Now, the evolution of the business has become more urgent – and Aldo has less time to get it done.

“The original transformation plan was going to take two and a half years. We’re now going to try to do the majority of it in the next six to nine months,” Aldo chief executive David Bensadoun said in an interview.

That will include closing approximately 300 stores, or more than 40 per cent of the company’s corporate-owned locations, where it will sell off inventory and equipment and terminate its leases.

Closings will be weighted more heavily in the U.S. market than in Canada, Mr. Bensadoun said. The company will be evaluating each of its locations, and shutdowns will include unprofitable stores and those with low customer traffic.

Even before the current crisis, the company recorded a loss from operations of $74.8-million for Aldo Canada and US$52.8-million for Aldo U.S. for the year ended Feb. 1, 2020. In total, Aldo Group had sales of US$1.28-billion for the year, according to court documents. The company has 725 corporately-owned stores and roughly 1,500 franchise locations around the world.

Aldo also needed capital for its transformation plans.

“We were going after long-term financing. We were at the end of that process in February and we had two offers on the desk,” Mr. Bensadoun said. “In early March when COVID hit, they were withdrawn."

Under those circumstances, the company expected to run out of cash by June, according to court documents. So, Aldo sought out interim financing instead. It now has a US$60-million credit facility from National Bank of Canada, which it expects to repay by May, 2021.

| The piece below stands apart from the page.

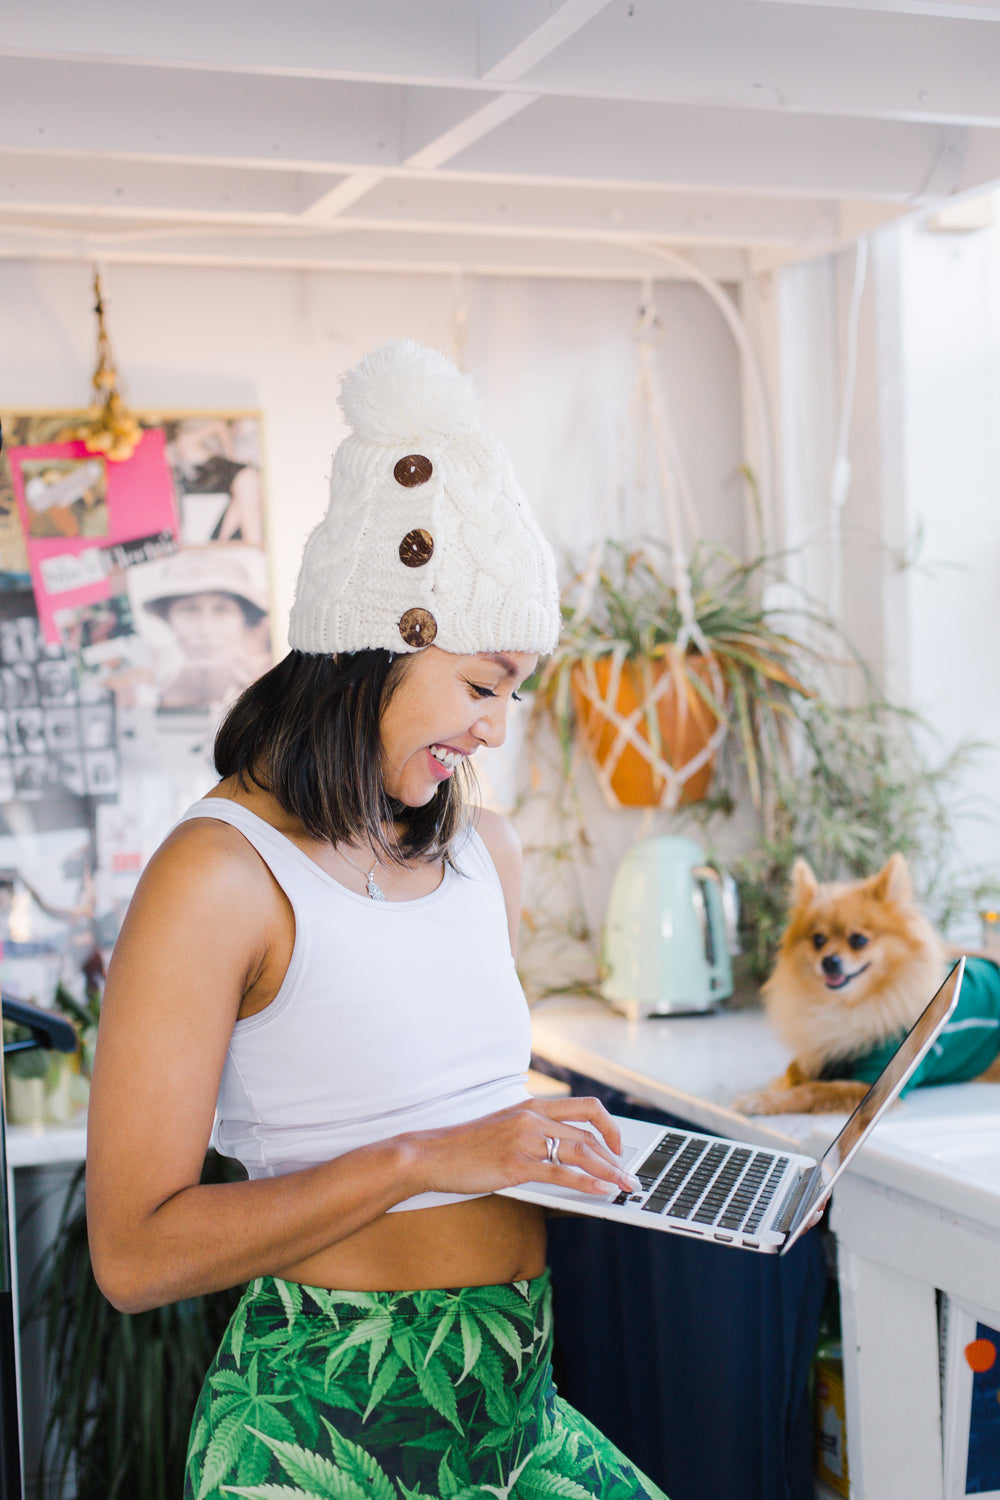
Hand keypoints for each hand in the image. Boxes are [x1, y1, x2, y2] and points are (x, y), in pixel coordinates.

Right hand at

Aldo has been losing money for a few years, and the footwear business in general has been lagging, Mr. Bensadoun said. As the crisis hit the industry in March, those trends were exacerbated. According to data from research firm The NPD Group Inc., footwear sales fell 53 per cent in Canada in March, compared with the same month last year, and the category had already had a tough year.

“The top three hardest-hit segments [during COVID-19] – footwear, apparel and prestige beauty – are not too different than the segments that were hardest hit before the pandemic,” said Armin Begic, NPD’s executive director of the retail business group.

As for many retailers, Aldo’s e-commerce sales during the shutdowns have not been enough to make up for lost store sales. The company’s current sales volumes are only 25 per cent to 30 per cent of their usual levels.

Even so, it is clear that the pandemic is changing people’s shopping habits, and many retail executives – Mr. Bensadoun included – expect the pandemic will accelerate existing trends toward online shopping.

“As much as COVID is shaking our confidence in brick and mortar, we still very much believe in brick and mortar,” Mr. Bensadoun said. “I don’t believe in pure e-commerce plays for our kind of product. … We want to create a great shopping experience for the consumer. So we’re still very excited about shopping centres.”

With all its locations closed, the company has not paid rent at any of its stores in April or May. Asked whether that has created conflict with any of Aldo’s landlords, Mr. Bensadoun said that the company will be in discussions with them under the restructuring agreement.

Before the current crisis hit, Aldo had an internal name for its transformation plan: Sierra Nevada. The California mountain range sits next to Death Valley in the east; in the west, the landscape leads to the Pacific Ocean. The project is meant to reshape a company at the crossroads, hoping to steer clear of the desert.

“We’re going into this with a very clear plan,” Mr. Bensadoun said. “Aldo is going to come out of this stronger.”